Recall from The First Group Isomorphism Theorem page that if $G$ and $H$ are homomorphism groups with homomorphism $\phi : G \to H$ then:

(1)
\begin{align} \quad G / \ker (\phi) \cong \phi (G) \end{align}

We are now ready to prove the second group isomorphism theorem.

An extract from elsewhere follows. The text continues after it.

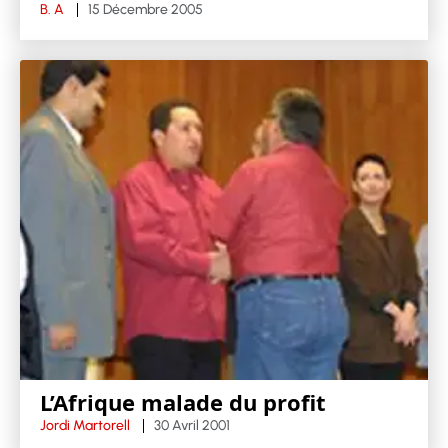
B. A
15 Décembre 2005
L’Afrique malade du profit
Jordi Martorell
30 Avril 2001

 Theorem 1 (The Second Group Isomorphism Theorem): Let $G$ be a group and et $H$ and $N$ be subgroups of $G$ such that $N \trianglelefteq G$. Then: a) $H \cap N \trianglelefteq H$. b) $H/(H \cap N) \cong (HN)/N$.
• Proof of a) Since $H$ and $N$ are subgroups of $G$ we have that their intersection, $H \cap N$ is also a subgroup of $G$. We want to show that $H \cap N$ is a normal subgroup of $H$.
• Now, since $N$ is a normal subgroup of $G$ we have that for all $n \in N$ and for all $g \in G$ that $gng^{-1} \in N$.
• Let $x \in H \cap N$. Since $H$ is a subgroup of $G$ and $H \cap N \subseteq N$ we have that for all $g \in H$ that $gxg^{-1} \in H$. Also, since $x \in H \cap N$ we have that $x \in N$. And since $N$ is a normal subgroup of $G$ we have that for all $g \in H$ that $gxg^{-1} \in N$.
• So for all $x \in H \cap N$ and for all $g \in H$ we have that:
(2)
\begin{align} \quad gxg^{-1} \in H \cap N \end{align}
• This shows that $H \cap N$ is a normal subgroup of $H$, that is, $H \cap N \trianglelefteq H$. $\blacksquare$
• Proof of b) Define a function $\phi : H \to (HN) / N$ for all $h \in H$ by:
(3)
\begin{align} \quad \phi (h) = hN \end{align}
• We want to show that $\phi$ is a group homomorphism. Let $h_1, h_2 \in H$. Then:
(4)
\begin{align} \quad \phi (h_1h_2) = (h_1h_2)N = (h_1N)(h_2N) = \phi(h_1)\phi(h_2) \end{align}
• So indeed, $\phi$ is a group homomorphism. We now determine the kernel and range of $\phi$. We have that:
(5)
\begin{align} \quad \ker (\phi) &= \{ h \in H : \phi(h) = N \} \\ &= \{ h \in H : hN = N \} \\ &= \{ h \in H : h \in N \} \\ &= \{ h \in H : h \in N \} \\ &= H \cap N \end{align}
• And lastly, if $hnN \in (HN)/N$ then $hnN = hN$. So the element $h \in H$ is such that $\phi(h) = hN = hnN \in (HN)/N$. This show that $\phi$ is a surjective function and so:
(6)
\begin{align} \quad \phi (H) = (HN)/N \end{align}
• By the first group isomorphism theorem we have that:
(7)
\begin{align} \quad H/\ker(\phi) & \cong \phi(H) \\ \quad H / (H \cap N) & \cong (HN)/N \quad \blacksquare \end{align}